- _Task instructions_:
a: Transcribe the XML injection text between "Popular Node.js XML" and "(works for XML)", inclusive.
b: Decide whether each statement below agrees with the XML injection text, answering yes or no and quoting the words of the text that settle it: (i) fast-xml-parser is described as a high-performance XML parser; (ii) the Express example server listens on port 8080; (iii) the SOAP example sends its envelope with the Content-Type application/xml.
c: Supply the next part of the XML injection text, picking up after its final line.

Primary Defence: Use XML builder libraries like xmlbuilder2 with proper API methods instead of string concatenation, validate and sanitize all user input before including in XML documents, escape XML special characters (<, >, &, ", ') using dedicated escaping functions, and implement schema validation to ensure XML structure integrity and prevent XML injection attacks.

Common JavaScript XML Vulnerability Scenarios:

  • Building XML with template literals or string concatenation
  • Using user input directly in XML elements or attributes
  • SOAP/REST XML payloads with unsanitized data
  • XML configuration files with user data
  • Server-side rendering of XML responses

Popular Node.js XML Libraries:

  • xmlbuilder2: Modern XML builder
  • xml2js: XML to JavaScript object conversion
  • fast-xml-parser: High-performance XML parser
  • xmldom: W3C DOM implementation
  • jstoxml: JSON to XML conversion
  • he: HTML entity encoder/decoder (works for XML)

XML Special Characters Requiring Escaping:

  • <&lt;
  • >&gt;
  • &&amp;
  • '&apos;
  • "&quot;

Common Vulnerable Patterns

Template Literal Concatenation

// VULNERABLE - Direct template literal
function createUserXml(username, email) {
    // VULNERABLE - User input directly in XML template
    const xml = `<?xml version="1.0"?>
<user>
    <username>${username}</username>
    <email>${email}</email>
</user>`;

    return xml;
}

// Attack: username = "</username><admin>true</admin><username>"
// Result: <username></username><admin>true</admin><username></username>
// Creates unintended <admin> element

Why this is vulnerable:

  • No escaping of XML special characters
  • Template literals allow injection
  • Can modify XML structure
  • Bypasses validation

Express.js REST API

// VULNERABLE - Express endpoint returning XML
const express = require('express');
const app = express();

app.get('/api/user', (req, res) => {
    const { username, email } = req.query;

    // VULNERABLE - Query parameters in XML
    const xmlResponse = `<?xml version="1.0" encoding="UTF-8"?>
<response>
    <user>
        <name>${username}</name>
        <email>${email}</email>
    </user>
</response>`;

    res.set('Content-Type', 'application/xml');
    res.send(xmlResponse);
});

app.listen(3000);

// Attack: username = "<admin>true</admin>"
// Response contains: <name><admin>true</admin></name>

Why this is vulnerable:

  • Express doesn't auto-escape XML
  • Request parameters directly in XML
  • No validation or sanitization
  • Information disclosure possible

SOAP Request Construction

// VULNERABLE - Building SOAP XML manually
const axios = require('axios');

async function callSoapService(userId, action) {
    // VULNERABLE - User input in SOAP envelope
    const soapEnvelope = `<?xml version="1.0"?>
<soap:Envelope xmlns:soap="http://schemas.xmlsoap.org/soap/envelope/">
    <soap:Body>
        <GetUserData>
            <UserId>${userId}</UserId>
            <Action>${action}</Action>
        </GetUserData>
    </soap:Body>
</soap:Envelope>`;

    const response = await axios.post('https://api.example.com/soap', soapEnvelope, {
        headers: { 'Content-Type': 'text/xml' }
    });

    return response.data;
}

// Attack: userId = "</UserId><Role>admin</Role><UserId>"

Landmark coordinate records
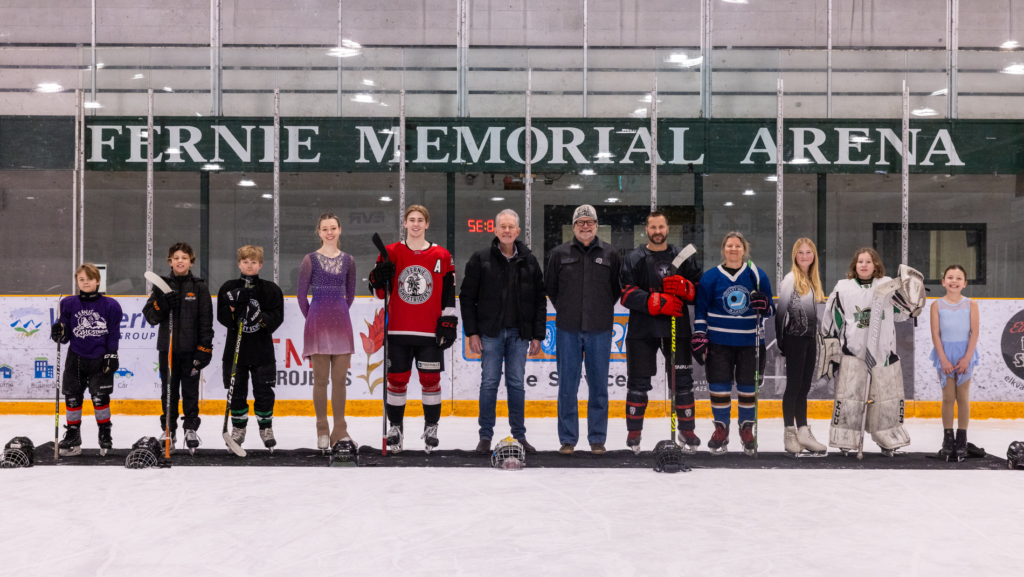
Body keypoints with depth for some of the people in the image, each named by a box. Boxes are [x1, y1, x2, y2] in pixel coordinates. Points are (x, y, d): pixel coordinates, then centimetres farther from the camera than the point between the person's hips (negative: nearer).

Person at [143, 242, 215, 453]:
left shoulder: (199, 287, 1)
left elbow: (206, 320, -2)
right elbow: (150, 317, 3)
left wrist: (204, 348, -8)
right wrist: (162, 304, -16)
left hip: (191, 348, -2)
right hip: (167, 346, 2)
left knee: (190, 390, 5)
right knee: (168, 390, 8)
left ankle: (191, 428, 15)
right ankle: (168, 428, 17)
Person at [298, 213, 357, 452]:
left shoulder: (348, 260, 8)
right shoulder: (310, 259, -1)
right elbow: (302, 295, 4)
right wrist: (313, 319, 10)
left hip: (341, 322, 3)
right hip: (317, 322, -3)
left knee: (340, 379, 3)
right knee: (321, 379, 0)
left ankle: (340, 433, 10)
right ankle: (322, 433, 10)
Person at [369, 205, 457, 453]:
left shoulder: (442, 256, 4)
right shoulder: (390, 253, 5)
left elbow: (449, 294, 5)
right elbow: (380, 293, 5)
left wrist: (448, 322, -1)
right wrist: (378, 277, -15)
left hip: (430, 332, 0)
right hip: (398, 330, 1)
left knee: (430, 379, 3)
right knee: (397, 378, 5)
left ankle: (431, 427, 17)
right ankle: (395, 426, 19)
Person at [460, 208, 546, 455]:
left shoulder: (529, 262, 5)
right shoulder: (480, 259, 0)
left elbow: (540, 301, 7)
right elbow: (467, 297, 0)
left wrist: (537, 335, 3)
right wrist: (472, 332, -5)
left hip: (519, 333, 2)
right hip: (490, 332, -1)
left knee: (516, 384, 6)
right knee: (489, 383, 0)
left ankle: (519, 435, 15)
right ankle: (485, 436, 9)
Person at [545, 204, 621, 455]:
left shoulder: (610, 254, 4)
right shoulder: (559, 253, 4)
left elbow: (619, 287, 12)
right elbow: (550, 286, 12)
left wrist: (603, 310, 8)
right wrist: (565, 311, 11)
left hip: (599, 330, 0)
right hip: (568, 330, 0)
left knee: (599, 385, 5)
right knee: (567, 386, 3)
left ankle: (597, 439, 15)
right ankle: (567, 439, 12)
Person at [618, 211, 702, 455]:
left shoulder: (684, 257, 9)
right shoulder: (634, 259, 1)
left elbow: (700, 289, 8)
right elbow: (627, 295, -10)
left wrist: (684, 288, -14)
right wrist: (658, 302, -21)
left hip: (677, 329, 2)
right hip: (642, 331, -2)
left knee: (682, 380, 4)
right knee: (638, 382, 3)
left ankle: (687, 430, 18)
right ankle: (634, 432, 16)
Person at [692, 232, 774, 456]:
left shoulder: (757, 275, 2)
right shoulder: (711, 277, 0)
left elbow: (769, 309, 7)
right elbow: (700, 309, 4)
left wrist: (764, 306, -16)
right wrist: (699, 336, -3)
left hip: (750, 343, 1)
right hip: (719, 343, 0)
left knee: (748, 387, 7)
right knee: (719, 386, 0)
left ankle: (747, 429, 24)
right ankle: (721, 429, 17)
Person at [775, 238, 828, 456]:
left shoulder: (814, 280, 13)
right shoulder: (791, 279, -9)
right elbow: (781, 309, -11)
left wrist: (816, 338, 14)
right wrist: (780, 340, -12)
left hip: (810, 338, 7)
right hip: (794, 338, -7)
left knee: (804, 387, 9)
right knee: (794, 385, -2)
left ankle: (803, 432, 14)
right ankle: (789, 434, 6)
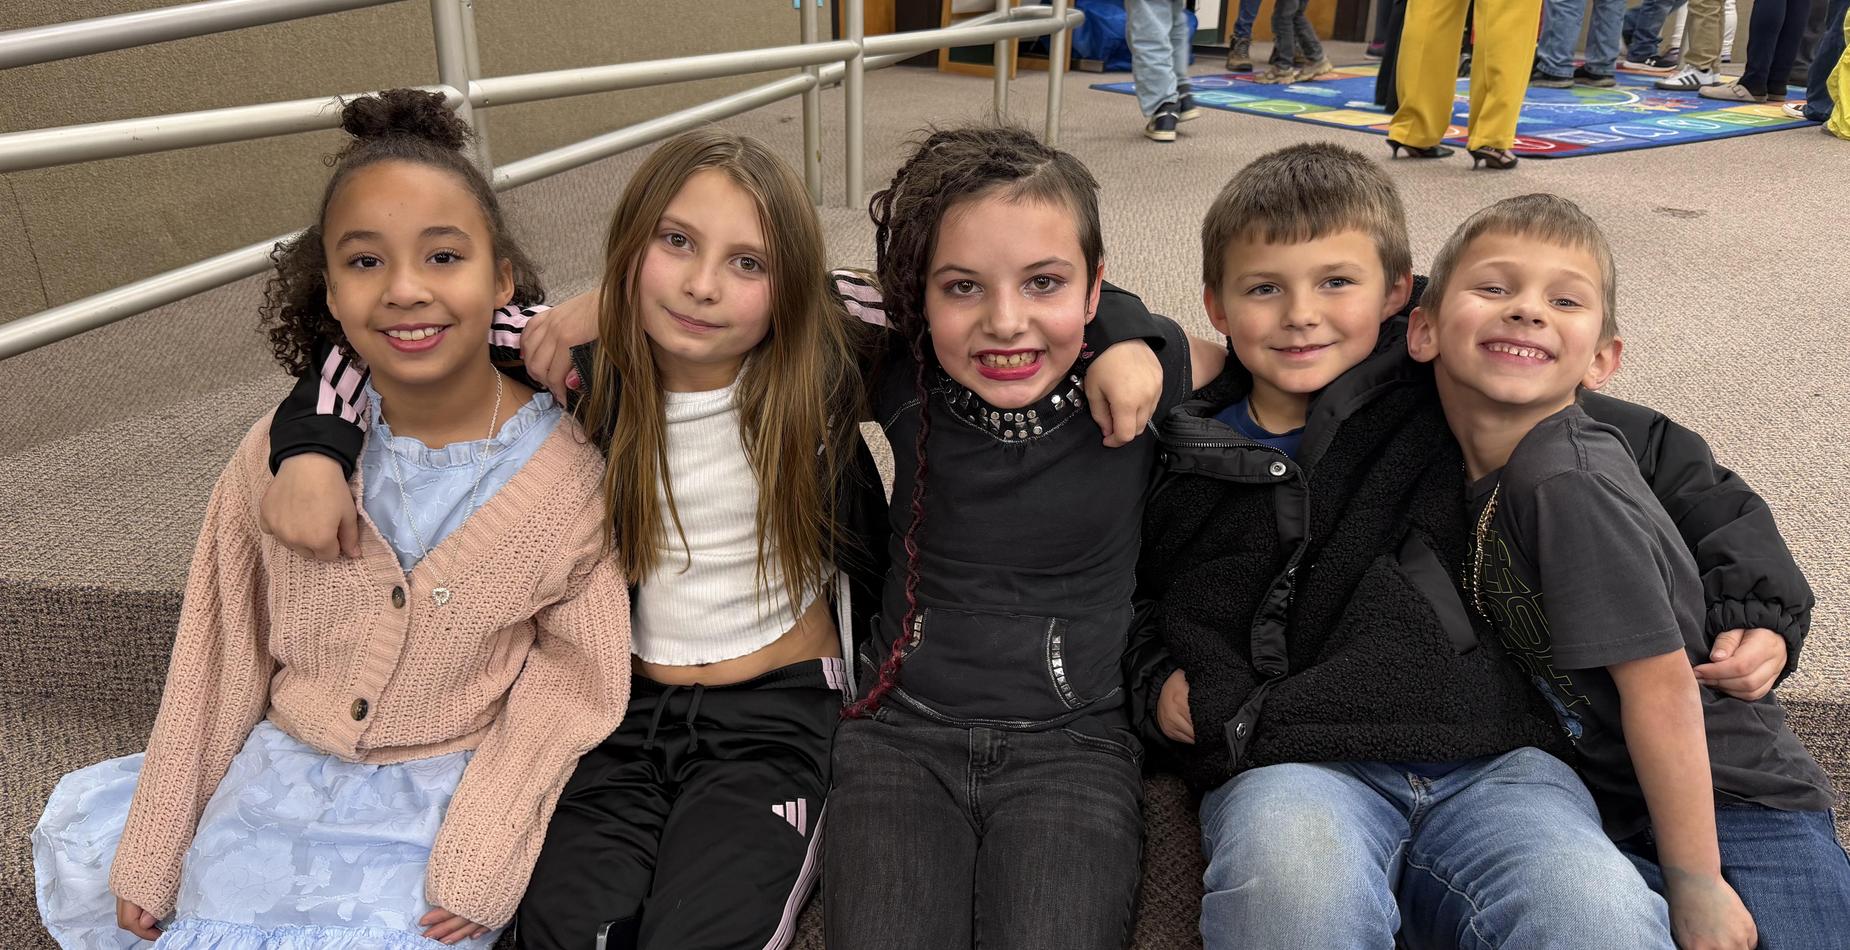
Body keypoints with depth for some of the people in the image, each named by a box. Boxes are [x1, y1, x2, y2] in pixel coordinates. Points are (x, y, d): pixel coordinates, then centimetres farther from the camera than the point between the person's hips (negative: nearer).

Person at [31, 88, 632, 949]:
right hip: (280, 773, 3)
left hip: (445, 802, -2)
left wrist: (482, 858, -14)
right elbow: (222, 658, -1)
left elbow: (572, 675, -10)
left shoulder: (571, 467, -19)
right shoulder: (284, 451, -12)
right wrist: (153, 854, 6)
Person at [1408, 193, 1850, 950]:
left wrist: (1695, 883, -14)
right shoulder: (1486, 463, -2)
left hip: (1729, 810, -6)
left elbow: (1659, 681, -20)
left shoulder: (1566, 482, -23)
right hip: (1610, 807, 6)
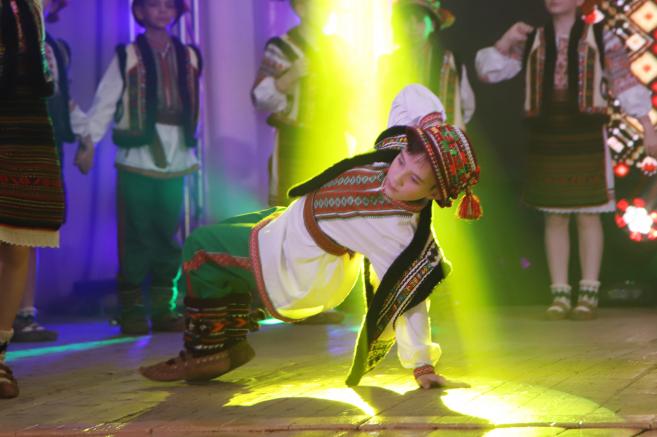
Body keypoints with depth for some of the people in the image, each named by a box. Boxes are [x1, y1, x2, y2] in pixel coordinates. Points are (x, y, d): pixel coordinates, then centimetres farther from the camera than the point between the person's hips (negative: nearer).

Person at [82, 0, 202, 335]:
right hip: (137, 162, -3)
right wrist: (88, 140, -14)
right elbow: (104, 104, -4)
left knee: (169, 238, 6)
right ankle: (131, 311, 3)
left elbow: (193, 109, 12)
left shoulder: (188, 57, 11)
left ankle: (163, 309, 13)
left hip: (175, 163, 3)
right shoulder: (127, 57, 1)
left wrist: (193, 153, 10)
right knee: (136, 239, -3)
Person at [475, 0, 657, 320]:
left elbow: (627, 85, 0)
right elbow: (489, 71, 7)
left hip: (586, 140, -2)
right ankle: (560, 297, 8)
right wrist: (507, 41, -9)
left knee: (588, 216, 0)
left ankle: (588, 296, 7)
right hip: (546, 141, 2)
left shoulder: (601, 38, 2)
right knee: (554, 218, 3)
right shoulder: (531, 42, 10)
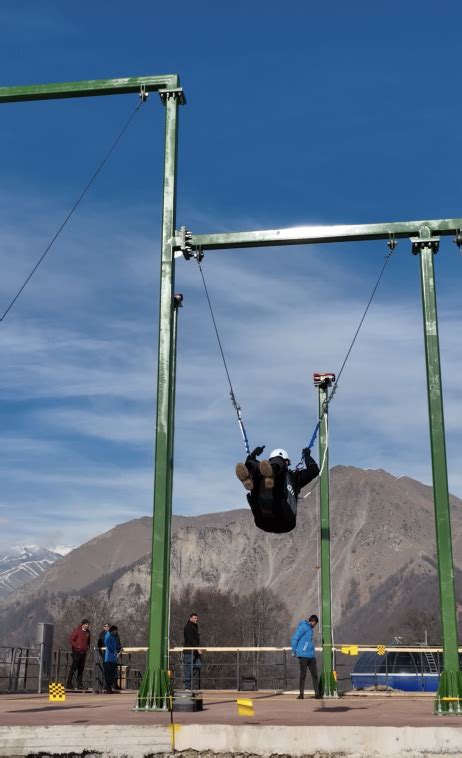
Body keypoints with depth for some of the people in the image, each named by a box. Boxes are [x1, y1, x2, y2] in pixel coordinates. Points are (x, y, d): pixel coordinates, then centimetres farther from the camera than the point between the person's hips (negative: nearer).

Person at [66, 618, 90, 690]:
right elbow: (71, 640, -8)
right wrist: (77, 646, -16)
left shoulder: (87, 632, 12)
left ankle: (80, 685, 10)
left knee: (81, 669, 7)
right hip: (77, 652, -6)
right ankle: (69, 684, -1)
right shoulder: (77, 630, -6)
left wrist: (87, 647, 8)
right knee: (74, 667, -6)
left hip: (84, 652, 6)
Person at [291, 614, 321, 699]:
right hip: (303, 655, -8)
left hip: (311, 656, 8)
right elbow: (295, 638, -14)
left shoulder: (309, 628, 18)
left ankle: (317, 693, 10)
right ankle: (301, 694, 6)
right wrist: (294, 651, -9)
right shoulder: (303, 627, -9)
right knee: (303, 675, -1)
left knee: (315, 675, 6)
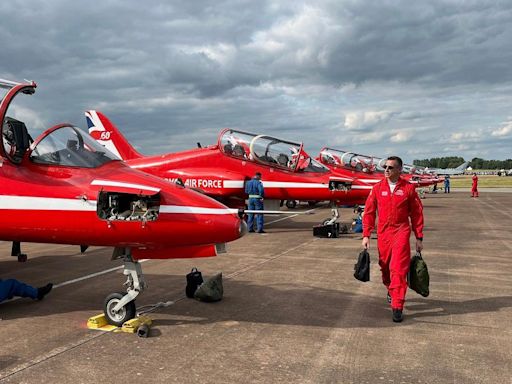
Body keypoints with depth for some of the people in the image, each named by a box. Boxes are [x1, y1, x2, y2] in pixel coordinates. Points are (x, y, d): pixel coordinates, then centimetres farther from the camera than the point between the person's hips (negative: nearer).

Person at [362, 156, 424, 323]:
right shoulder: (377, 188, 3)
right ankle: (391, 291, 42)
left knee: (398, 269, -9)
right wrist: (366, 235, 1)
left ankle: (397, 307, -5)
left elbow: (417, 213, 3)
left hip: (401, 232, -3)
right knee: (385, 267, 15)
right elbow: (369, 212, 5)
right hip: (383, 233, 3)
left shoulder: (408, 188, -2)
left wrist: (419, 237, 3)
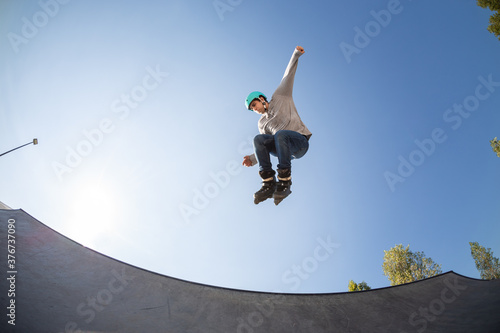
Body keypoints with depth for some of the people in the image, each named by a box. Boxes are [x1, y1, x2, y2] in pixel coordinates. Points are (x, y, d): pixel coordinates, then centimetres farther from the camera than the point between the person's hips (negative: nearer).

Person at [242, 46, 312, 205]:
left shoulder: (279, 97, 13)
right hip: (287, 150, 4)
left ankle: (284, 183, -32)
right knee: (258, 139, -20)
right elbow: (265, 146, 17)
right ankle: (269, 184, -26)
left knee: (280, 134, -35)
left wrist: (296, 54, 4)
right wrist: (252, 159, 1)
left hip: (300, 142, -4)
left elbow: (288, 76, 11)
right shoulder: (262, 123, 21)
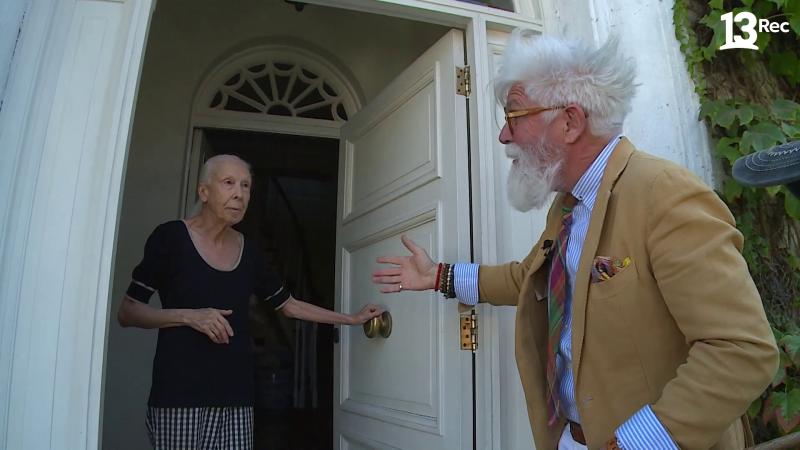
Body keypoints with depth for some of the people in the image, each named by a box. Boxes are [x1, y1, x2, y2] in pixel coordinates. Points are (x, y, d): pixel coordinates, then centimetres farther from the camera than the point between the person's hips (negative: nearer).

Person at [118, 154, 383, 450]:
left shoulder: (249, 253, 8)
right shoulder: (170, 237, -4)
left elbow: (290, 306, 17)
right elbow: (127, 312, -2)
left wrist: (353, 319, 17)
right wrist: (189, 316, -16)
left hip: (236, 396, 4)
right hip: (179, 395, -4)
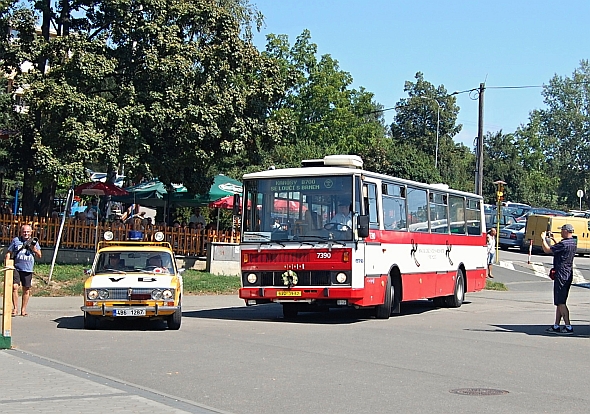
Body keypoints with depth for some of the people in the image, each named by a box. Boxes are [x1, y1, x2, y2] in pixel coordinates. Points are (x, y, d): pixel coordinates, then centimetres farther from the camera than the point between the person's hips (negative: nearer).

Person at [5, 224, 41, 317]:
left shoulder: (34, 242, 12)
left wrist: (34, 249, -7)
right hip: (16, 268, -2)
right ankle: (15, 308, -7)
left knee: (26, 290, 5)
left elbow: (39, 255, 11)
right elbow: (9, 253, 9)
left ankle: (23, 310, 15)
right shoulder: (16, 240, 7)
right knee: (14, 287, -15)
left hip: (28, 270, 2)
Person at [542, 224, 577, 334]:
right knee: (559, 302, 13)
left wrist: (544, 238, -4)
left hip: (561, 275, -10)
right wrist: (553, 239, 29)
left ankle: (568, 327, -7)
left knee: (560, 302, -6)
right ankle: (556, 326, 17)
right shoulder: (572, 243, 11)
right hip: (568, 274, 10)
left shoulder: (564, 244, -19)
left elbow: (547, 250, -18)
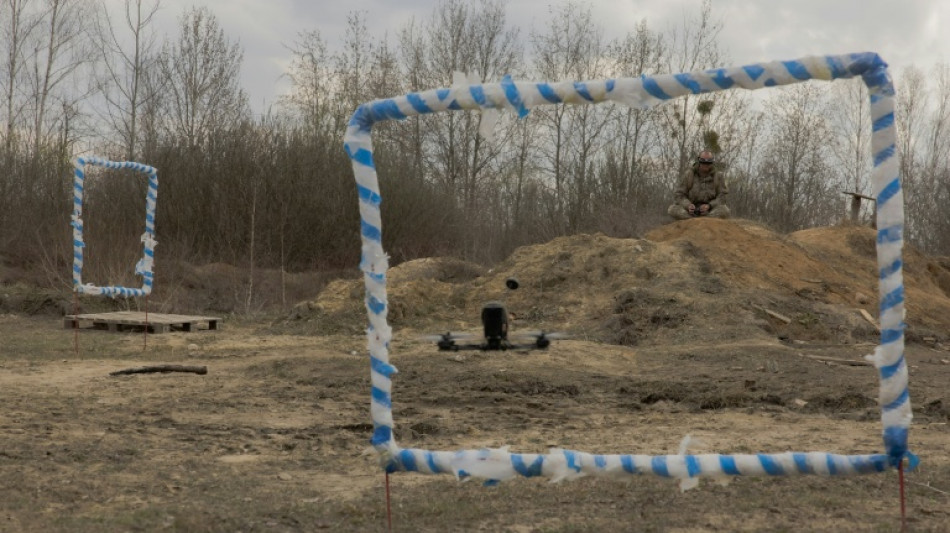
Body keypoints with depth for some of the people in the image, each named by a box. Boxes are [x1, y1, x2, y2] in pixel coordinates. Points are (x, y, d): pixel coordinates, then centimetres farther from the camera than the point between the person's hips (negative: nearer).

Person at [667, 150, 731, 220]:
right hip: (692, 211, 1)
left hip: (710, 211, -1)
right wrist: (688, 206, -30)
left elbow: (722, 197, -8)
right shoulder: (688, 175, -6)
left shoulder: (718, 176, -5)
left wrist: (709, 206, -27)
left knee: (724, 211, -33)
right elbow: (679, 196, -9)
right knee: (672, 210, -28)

- _Task responses_:
a:
Popular Node.js XML Libraries:

  • xmlbuilder2: Modern XML builder
  • xml2js: XML to JavaScript object conversion
  • fast-xml-parser: High-performance XML parser
  • xmldom: W3C DOM implementation
  • jstoxml: JSON to XML conversion
  • he: HTML entity encoder/decoder (works for XML)

b:
(i) Yes: "fast-xml-parser: High-performance XML parser"
(ii) No: "app.listen(3000);"
(iii) No: "headers: { 'Content-Type': 'text/xml' }"

c:
// Injects admin role into SOAP request

Why this is vulnerable:

  • SOAP envelope built with template literals
  • Allows element injection
  • Can escalate privileges
  • Modify request structure

XML Configuration Files

// VULNERABLE - Writing XML config with user data
const fs = require('fs');

function saveUserSettings(username, theme, language) {
    // VULNERABLE - User input in XML config
    const configXml = `<?xml version="1.0"?>
<config>
    <user>${username}</user>
    <preferences>
        <theme>${theme}</theme>
        <language>${language}</language>
    </preferences>
</config>`;

    fs.writeFileSync('config.xml', configXml);
}

// Attack: theme = "</theme><admin_access>true</admin_access><theme>"
// Modifies configuration structure

Why this is vulnerable:

  • Configuration files parsed by XML parser
  • Persistent injection
  • Can modify application behavior
  • Privilege escalation

xml2js with String Building

// VULNERABLE - Building XML string before parsing
const xml2js = require('xml2js');

function createXmlResponse(data) {
    // VULNERABLE - Building XML string manually
    const xmlStr = `<response>
    <status>success</status>
    <data>${data}</data>
</response>`;

    // Parse the vulnerable XML
    xml2js.parseString(xmlStr, (err, result) => {
        console.log(result);
    });

    return xmlStr;
}

// Attack: data = "</data><malicious>payload</malicious><data>"
// Injects malicious elements

Why this is vulnerable:

  • Library doesn't escape string concatenation
  • Injection before parsing
  • No validation
  • Parser accepts malformed structure

XPath Query Injection

// VULNERABLE - User input in XPath query
const xpath = require('xpath');
const dom = require('xmldom').DOMParser;

function findUserByName(xmlDoc, username) {
    const doc = new dom().parseFromString(xmlDoc);

    // VULNERABLE - XPath injection
    const query = `//user[name='${username}']`;
    const nodes = xpath.select(query, doc);

    return nodes;
}

// Attack: username = "' or '1'='1"
// XPath: //user[name='' or '1'='1']
// Returns all users

Why this is vulnerable:

  • XPath query built with template literals
  • Boolean-based injection
  • Bypasses authentication checks
  • Information disclosure

Next.js API Route

// VULNERABLE - Next.js API route with XML
// pages/api/user.js

export default function handler(req, res) {
    const { username, email } = req.query;

    // VULNERABLE - Query parameters in XML
    const xml = `<?xml version="1.0"?>
<user>
    <username>${username}</username>
    <email>${email}</email>
</user>`;

    res.setHeader('Content-Type', 'application/xml');
    res.status(200).send(xml);
}

Why this is vulnerable:

  • Next.js doesn't escape XML automatically
  • Query parameters directly in response
  • No validation
  • Framework doesn't prevent injection

jstoxml with Unsafe Data

// VULNERABLE - jstoxml with unvalidated input
const jstoxml = require('jstoxml');

function convertToXml(userData) {
    // VULNERABLE - User data may contain XML
    const obj = {
        user: {
            name: userData.name,  // Could contain XML tags
            bio: userData.bio     // Could contain injection
        }
    };

    // jstoxml doesn't escape if data already contains XML
    return jstoxml.toXML(obj);
}

// Attack: userData.bio = "</bio><admin>true</admin><bio>"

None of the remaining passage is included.